* WHAT TO PRODUCE: Give the number of lines in the material below where the word "Left" shows up, without anything else.

--------------------------------------------------

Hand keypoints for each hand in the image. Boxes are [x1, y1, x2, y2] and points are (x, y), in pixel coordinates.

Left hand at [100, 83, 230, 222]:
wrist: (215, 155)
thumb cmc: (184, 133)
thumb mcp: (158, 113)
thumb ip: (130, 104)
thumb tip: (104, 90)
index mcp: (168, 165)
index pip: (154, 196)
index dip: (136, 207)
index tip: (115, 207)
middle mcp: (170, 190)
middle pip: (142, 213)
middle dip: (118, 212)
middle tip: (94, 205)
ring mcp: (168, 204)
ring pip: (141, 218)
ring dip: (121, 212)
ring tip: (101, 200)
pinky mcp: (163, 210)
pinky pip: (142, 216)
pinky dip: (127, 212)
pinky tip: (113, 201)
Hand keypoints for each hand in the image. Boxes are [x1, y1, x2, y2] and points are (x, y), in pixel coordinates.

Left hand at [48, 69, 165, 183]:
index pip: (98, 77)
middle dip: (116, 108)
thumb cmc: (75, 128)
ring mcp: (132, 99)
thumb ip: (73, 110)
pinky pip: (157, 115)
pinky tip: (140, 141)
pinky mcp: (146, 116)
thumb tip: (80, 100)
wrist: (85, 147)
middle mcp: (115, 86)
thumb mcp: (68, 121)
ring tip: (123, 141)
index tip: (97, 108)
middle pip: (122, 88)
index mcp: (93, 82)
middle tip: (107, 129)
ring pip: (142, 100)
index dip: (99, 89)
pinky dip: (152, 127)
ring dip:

--------------------------------------------------

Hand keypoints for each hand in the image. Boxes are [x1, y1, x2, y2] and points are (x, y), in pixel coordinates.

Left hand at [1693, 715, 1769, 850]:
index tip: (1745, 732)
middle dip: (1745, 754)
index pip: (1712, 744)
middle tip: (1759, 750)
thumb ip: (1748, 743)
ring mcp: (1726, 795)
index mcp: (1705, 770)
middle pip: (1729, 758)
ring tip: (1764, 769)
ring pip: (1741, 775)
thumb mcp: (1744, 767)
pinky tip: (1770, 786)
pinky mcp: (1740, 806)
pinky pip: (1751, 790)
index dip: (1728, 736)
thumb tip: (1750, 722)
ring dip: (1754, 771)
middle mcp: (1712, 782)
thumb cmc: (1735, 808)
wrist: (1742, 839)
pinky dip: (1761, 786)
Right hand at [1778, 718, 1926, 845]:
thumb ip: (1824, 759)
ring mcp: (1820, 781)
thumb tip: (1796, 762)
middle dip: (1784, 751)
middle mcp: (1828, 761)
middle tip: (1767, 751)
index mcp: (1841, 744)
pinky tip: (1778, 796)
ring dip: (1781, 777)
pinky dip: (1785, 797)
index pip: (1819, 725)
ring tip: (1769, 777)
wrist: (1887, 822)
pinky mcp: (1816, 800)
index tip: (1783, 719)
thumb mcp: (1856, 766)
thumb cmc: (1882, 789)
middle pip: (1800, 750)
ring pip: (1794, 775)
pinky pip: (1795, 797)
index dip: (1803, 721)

--------------------------------------------------

* PROBLEM SOLUTION: 3